Pynchon's novels -- particularly GR and Lot 49 -- were a major influence on my own intellectual development.

Anonymous said...

"making only the briefest of mentions of Lenin or Bolshevism, and unfavorably."

Can you be surprised, given the actual track record of Bolshevism?

It was a regime which repressed strikes, imposed "dictatorial" managers in industry, abolished military democracy, disbanded and gerrymandered soviets, implemented a dictatorship of the party (and placed it into the heart of its politics), suppressed socialists and anarchists, and so on.

I cannot see how any genuine socialist could view it favourably. The sooner socialists reject the Bolshevik Myth, the more chance we have of building a real alternative to capitalism.

Iain
An Anarchist FAQ

kevin quinn said...

Barkley, thanks for the review. I bought this when it came out but haven't read it yet. I meant to pack it for my week at the beach and forgot it! I loved GR but I also liked *Mason and Dixon* more than the critics seemed to have.

Speaking of big American novels that are "Pynchonesque," I strongly recommend David Foster Wallace's *Infinite Jest*.

Anonymous said...

A nice appreciation. I especially like the finding of 'a day' which he may be said to be against.

Think of joining the W.A.S.T.E pynchon reading list. We have just finished a first reading of AtD since pub.

Best,
mark

rosserjb@jmu.edu said...

Kevin,

Actually I agree. When Mason & Dixon came out and I read it I wrote a much longer review that appeared in a newsletter. I said it was the best since GR, but this one is better. In some ways, I would say the new one combines the themes of M&D, which are very much rooted in US history, with those of GR.

Mark,

Thanks, will see if I can check in sometime, but not today. Gotta run now.

Anonymous said...

It's been a while now since I read AtD, and that combined with the novel's breadth leaves it a bit of a tangled mess in my mind. But several amazing set pieces stick with me: that attack by the ice-beast on the great metropolis, for one, as well as the fleeting, sideways references to a cataclysmic war on the Tien Shen mountains.

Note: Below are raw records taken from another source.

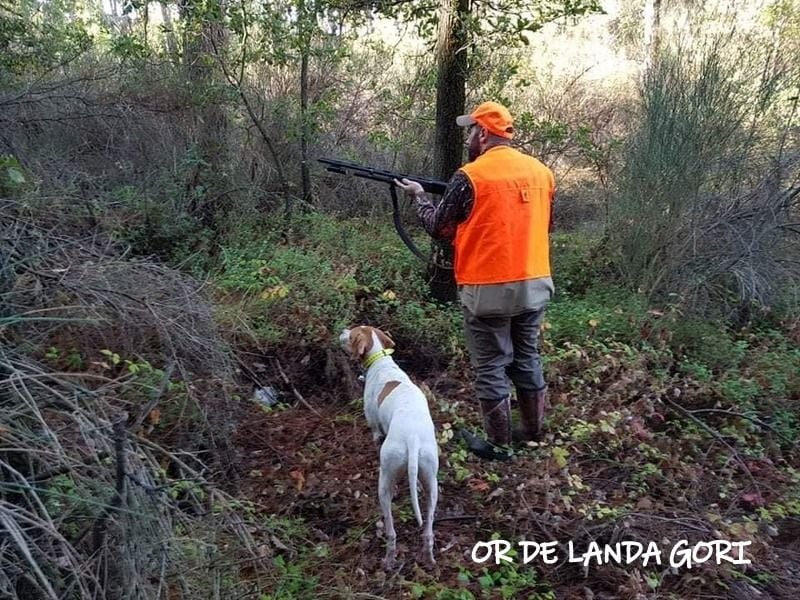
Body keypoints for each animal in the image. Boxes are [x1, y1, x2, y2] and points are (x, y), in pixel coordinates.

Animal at [338, 326, 438, 568]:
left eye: (351, 333)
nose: (342, 329)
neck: (380, 360)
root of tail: (412, 438)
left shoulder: (376, 432)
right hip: (433, 482)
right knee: (428, 530)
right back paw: (429, 558)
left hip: (384, 484)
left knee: (391, 530)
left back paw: (389, 560)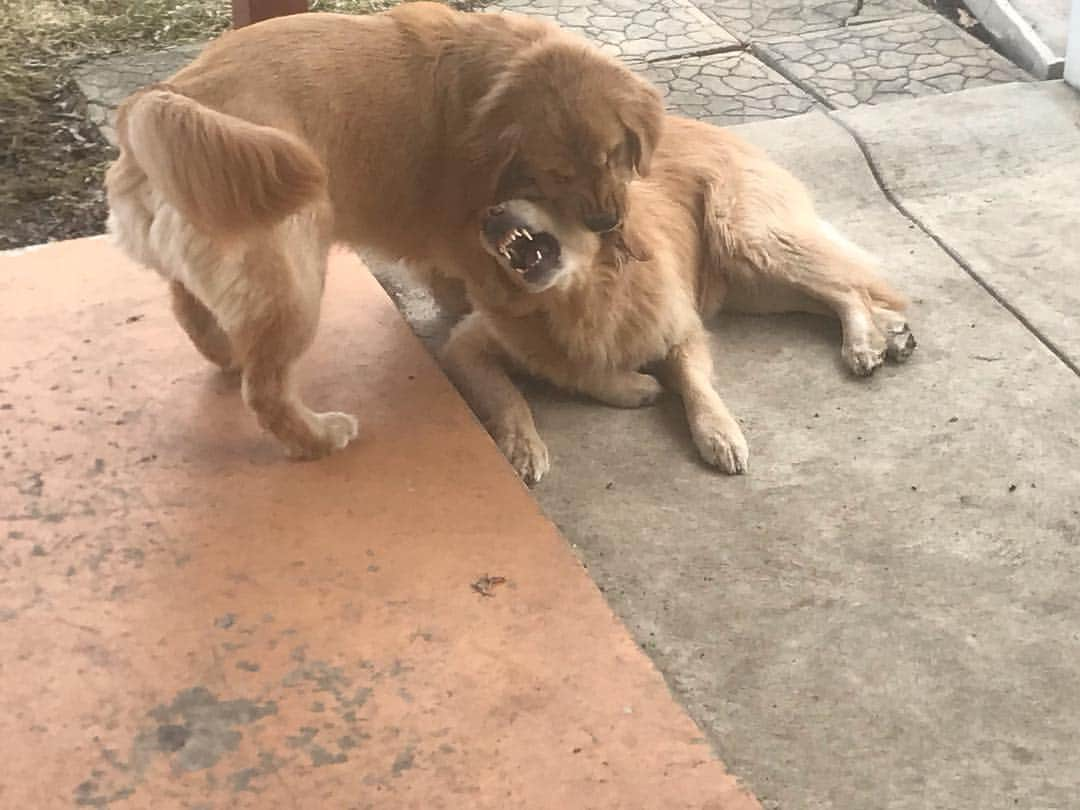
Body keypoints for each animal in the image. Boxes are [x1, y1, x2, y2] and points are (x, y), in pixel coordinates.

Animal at [105, 1, 660, 457]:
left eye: (614, 154)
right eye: (558, 174)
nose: (607, 222)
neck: (490, 87)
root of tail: (164, 96)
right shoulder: (476, 250)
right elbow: (534, 333)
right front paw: (616, 382)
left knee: (193, 315)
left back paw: (231, 355)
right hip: (295, 286)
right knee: (265, 392)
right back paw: (320, 437)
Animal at [442, 117, 915, 486]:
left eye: (535, 190)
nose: (489, 216)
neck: (580, 296)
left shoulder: (680, 327)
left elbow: (693, 382)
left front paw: (718, 433)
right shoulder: (467, 345)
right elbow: (522, 391)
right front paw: (525, 445)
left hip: (746, 239)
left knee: (845, 287)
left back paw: (863, 343)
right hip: (751, 285)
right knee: (829, 293)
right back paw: (890, 333)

It's interesting that you mention character development, Barkley (and I agree with you), because many reviewers have been quite critical of AtD, saying there's not much character depth and no coherent story. They're missing the larger scale on which the story occurs. Pynchon seems more than ever an astonishing historian, someone who ties together social processes and techno-scientific events in a way that reveals their hidden conenctions: bimetallism and the development of optics, post-Michelson-Morley physics with Futurist art. Just like GR did for WW2, he gives you an original and convincing perspective on a fascinating period.

For an Australian reader, the extended US West parts of the novel became a little trying, particularly as it was written in a pulp-pastiche style. But overall I thought this book was second only to GR, better even than M&D.

rosserjb@jmu.edu said...

nick,

I enjoyed the parts you mentioned specifically.

Regarding the long passages in the US West, I would agree that at times they got to be a bit much. However, I think they were partly tied to his efforts at character development, which, even if still deemed insufficient by critics, went well beyond anything in any of his previous books, depended on this extended discussion of the US West as that was where this main family of characters (whose father was a pretty heavy duty anarchist) were located.

Anonymous said...

I must find a copy of AtD. But I must also disagree with you on Vineland. I remember staying up all night reading it back in 1990 or 1991, in paperback. Even then, I though, Gravity's Rainbow meets Neuromancer.